== Work instruction ==
Rewrite the lines from the start of the items through the line containing "Lokale Wandertouren", inclusive, as a Markdown table with a Row column for the row number and a Line column for the text of each line, omitting any blank lines.

-- -- --

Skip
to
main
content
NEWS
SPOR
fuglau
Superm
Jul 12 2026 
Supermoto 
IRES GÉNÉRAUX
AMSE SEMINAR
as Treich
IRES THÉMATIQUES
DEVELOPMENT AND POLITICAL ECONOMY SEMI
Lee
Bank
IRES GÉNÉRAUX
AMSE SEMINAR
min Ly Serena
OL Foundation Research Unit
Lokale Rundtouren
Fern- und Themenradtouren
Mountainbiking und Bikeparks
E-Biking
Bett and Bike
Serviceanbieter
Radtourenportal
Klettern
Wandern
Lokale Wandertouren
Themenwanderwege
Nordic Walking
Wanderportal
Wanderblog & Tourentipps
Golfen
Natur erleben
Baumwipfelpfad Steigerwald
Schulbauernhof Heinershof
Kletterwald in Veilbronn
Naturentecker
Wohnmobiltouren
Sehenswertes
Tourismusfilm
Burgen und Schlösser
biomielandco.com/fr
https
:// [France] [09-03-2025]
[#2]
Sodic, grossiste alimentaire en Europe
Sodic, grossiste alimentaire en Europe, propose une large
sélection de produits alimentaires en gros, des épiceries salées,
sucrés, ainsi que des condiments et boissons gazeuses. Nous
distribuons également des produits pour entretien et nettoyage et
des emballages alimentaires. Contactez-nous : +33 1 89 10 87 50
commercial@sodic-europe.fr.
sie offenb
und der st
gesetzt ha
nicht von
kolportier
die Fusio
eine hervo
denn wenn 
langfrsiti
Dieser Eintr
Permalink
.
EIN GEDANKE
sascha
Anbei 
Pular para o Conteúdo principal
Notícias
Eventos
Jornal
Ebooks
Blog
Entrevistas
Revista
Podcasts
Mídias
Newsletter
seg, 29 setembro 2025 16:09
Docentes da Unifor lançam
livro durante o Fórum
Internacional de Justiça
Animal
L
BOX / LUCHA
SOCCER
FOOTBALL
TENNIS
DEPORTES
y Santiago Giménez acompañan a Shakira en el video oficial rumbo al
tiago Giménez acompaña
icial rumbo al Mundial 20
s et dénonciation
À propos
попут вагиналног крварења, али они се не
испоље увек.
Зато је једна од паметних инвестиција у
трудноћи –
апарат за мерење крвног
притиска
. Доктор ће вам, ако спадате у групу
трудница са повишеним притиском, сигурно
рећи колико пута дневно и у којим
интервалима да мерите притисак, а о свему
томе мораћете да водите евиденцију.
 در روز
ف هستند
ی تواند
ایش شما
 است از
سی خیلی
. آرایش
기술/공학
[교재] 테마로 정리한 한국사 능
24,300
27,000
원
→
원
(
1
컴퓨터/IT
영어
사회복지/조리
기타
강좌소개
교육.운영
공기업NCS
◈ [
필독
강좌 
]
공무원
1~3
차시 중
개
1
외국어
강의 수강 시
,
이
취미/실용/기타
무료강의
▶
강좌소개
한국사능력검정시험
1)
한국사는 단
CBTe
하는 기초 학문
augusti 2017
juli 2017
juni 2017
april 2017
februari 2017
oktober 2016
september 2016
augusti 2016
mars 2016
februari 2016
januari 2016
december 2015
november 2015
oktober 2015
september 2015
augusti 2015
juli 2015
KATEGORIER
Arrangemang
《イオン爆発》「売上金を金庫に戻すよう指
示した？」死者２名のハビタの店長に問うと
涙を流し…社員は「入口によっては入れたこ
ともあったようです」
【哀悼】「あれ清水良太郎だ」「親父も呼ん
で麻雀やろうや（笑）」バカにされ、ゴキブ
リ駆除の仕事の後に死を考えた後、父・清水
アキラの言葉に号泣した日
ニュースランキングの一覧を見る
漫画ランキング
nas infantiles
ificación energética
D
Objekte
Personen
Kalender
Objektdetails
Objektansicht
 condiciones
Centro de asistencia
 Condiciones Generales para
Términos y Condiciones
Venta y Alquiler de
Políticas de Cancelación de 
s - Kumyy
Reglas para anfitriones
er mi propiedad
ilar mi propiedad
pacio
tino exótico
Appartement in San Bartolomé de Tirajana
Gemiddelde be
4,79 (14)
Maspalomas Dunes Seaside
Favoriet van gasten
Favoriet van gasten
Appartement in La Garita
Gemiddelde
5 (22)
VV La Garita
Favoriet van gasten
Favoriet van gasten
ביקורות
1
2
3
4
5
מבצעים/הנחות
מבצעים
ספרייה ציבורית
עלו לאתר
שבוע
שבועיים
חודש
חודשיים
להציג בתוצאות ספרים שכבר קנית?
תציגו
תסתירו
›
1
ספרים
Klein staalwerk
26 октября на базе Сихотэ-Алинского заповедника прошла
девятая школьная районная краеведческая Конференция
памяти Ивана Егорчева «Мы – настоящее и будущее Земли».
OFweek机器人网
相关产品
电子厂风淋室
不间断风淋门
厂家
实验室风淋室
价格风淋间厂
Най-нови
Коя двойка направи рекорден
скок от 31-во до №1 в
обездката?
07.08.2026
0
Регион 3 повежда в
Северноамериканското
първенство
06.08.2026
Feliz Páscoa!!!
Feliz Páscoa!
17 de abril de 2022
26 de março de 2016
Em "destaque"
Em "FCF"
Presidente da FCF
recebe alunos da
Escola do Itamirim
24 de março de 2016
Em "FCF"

-- -- --

== Worked solution ==
| Row | Line |
|---|---|
| 1 | Skip |
| 2 | to |
| 3 | main |
| 4 | content |
| 5 | NEWS |
| 6 | SPOR |
| 7 | fuglau |
| 8 | Superm |
| 9 | Jul 12 2026  |
| 10 | Supermoto  |
| 11 | IRES GÉNÉRAUX |
| 12 | AMSE SEMINAR |
| 13 | as Treich |
| 14 | IRES THÉMATIQUES |
| 15 | DEVELOPMENT AND POLITICAL ECONOMY SEMI |
| 16 | Lee |
| 17 | Bank |
| 18 | IRES GÉNÉRAUX |
| 19 | AMSE SEMINAR |
| 20 | min Ly Serena |
| 21 | OL Foundation Research Unit |
| 22 | Lokale Rundtouren |
| 23 | Fern- und Themenradtouren |
| 24 | Mountainbiking und Bikeparks |
| 25 | E-Biking |
| 26 | Bett and Bike |
| 27 | Serviceanbieter |
| 28 | Radtourenportal |
| 29 | Klettern |
| 30 | Wandern |
| 31 | Lokale Wandertouren |